# Job at MAC [in UK:)]



## xvanityxwhorex (Nov 23, 2009)

hey everyone
um, just a question; i wondered if anyone could help me...
basically, there's a position for a part time retail artist at my local mac counter, but the brief says that 
"Applicants must have strong make-up artist experience and a relevant retail background, preferably in cosmetics or fashion."

i do have retail experience but not in cosmetics or fashion, and the "strong make-up artist experience" stretches as far as me doing my own make up, for friends on occasions such as birthdays and nights out, and my sisters wedding. 
i own alot of mac, but i realise that probably doesn't count for much...

i wondered if there was any point of me even enquiring about it because if they want someone with oodles of experience then i guess my 19 years aren't what they're after! 

any comments would be seriously welcomed, thank you guys 
	

	
	
		
		

		
			





 xx


----------



## L1LMAMAJ (Nov 23, 2009)

i think u should just go for it. the worst thing that can happen is they can say no. you would've gained confidence and you could always try again. don't already assume you're not good enough. they like to see confident, outgoing people! good luck!!

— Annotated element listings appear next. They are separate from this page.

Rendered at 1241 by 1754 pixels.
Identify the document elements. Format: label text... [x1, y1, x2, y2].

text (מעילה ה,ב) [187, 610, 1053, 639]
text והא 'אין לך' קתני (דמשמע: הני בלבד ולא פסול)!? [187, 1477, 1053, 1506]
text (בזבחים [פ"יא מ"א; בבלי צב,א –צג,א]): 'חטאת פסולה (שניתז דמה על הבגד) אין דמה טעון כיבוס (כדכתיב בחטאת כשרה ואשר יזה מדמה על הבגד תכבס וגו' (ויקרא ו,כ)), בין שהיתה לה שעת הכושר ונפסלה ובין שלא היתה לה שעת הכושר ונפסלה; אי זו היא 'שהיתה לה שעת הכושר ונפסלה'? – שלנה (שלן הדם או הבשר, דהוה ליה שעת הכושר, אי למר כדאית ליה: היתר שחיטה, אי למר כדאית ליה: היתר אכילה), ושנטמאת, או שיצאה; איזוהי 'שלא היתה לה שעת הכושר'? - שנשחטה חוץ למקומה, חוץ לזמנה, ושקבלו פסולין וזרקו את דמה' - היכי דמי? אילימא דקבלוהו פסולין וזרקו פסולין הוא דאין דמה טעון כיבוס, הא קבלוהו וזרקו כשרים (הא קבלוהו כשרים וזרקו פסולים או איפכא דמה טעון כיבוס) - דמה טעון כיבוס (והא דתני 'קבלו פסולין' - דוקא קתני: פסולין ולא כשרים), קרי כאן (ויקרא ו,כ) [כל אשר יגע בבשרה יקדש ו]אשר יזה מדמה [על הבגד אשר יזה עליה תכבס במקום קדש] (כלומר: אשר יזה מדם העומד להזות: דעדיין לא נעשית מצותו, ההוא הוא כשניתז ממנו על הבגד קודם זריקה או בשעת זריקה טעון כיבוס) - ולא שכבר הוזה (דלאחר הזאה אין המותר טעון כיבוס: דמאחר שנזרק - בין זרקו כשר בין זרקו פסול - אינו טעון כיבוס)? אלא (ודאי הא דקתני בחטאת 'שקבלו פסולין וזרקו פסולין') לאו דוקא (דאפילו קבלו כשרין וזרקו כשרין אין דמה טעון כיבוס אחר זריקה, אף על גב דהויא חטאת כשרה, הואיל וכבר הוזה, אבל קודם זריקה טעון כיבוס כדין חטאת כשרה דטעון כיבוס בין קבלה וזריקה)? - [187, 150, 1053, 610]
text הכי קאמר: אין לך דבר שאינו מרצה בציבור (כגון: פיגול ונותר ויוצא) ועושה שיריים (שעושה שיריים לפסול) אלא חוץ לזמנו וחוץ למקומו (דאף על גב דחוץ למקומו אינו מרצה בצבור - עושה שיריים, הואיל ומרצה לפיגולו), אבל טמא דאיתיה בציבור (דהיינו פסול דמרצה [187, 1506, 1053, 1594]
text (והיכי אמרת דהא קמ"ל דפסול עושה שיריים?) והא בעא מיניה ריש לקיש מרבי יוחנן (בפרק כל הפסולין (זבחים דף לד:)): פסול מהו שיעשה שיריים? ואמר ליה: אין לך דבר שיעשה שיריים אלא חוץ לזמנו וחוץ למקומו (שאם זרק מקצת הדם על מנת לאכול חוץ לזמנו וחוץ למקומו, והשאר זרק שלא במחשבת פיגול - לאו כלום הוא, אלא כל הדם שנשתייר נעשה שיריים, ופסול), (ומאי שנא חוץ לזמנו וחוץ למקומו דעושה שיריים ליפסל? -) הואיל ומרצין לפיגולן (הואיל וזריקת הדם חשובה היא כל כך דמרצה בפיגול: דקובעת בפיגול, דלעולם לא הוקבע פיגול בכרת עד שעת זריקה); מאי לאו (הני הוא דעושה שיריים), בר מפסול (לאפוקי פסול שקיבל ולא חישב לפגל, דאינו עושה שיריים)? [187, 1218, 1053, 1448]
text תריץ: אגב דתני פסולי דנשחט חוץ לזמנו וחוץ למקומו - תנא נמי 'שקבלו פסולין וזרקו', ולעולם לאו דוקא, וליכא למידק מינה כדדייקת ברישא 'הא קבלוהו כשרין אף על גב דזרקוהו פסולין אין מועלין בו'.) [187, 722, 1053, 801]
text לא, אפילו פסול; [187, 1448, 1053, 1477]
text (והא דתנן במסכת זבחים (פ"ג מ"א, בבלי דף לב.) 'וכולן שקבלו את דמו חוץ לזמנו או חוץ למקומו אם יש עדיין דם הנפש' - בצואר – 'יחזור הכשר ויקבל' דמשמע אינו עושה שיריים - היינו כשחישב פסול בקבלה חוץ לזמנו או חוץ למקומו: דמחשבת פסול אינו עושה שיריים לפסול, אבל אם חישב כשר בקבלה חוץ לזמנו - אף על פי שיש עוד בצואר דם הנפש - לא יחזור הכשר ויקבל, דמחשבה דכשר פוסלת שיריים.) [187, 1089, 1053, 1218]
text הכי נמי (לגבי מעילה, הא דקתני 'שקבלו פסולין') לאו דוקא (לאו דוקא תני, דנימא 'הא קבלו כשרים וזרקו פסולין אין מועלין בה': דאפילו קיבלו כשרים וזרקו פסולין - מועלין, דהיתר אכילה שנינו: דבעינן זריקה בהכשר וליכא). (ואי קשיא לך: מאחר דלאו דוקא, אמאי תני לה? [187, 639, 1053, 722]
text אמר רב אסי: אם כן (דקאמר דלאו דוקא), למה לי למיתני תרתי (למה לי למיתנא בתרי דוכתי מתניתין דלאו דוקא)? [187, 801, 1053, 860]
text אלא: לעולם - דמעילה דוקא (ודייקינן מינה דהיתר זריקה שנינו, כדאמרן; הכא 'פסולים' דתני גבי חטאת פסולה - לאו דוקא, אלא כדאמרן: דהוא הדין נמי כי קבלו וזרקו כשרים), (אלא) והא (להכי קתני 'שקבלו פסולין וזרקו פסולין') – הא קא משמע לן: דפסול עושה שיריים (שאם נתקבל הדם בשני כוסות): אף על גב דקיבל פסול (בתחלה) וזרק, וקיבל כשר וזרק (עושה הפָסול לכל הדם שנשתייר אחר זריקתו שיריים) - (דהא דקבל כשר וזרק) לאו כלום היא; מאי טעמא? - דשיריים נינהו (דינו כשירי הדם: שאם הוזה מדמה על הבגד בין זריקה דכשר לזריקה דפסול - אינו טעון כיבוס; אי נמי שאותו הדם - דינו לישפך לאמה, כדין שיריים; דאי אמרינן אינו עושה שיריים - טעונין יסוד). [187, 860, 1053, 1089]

i got the position as a part time retail artist. i have a little bit of retail experience in fashion and as for makeup, i've freelanced for some weddings/proms etc. just go in there with amazing makeup and just show them what you're made of!


----------



## banana1234 (Nov 23, 2009)

go for it, the worst they can do is turn you down, i thought you had to have some kind of make up artist experience in the uk.. im not 100% sure though, surely it cant hurt to apply?


----------



## banana1234 (Nov 23, 2009)

woah we posted at the same time, and i read the first line thinking it was my post, spooky


----------



## xvanityxwhorex (Nov 24, 2009)

thanks girls, i may call them tomorrow...


----------



## Darkness (Nov 25, 2009)

Go for it! Like the other ladies said, even if you don't get it at least you have tried, it's better to try then always wonder later "I wonder what would have happened if I'd have gone for that job at MAC." I think enthusiasm counts a lot for any job. It also might be worthwhile doing your friends/family makeup and taking some photos so that they can see what your make up skills are like. Good Luck.


----------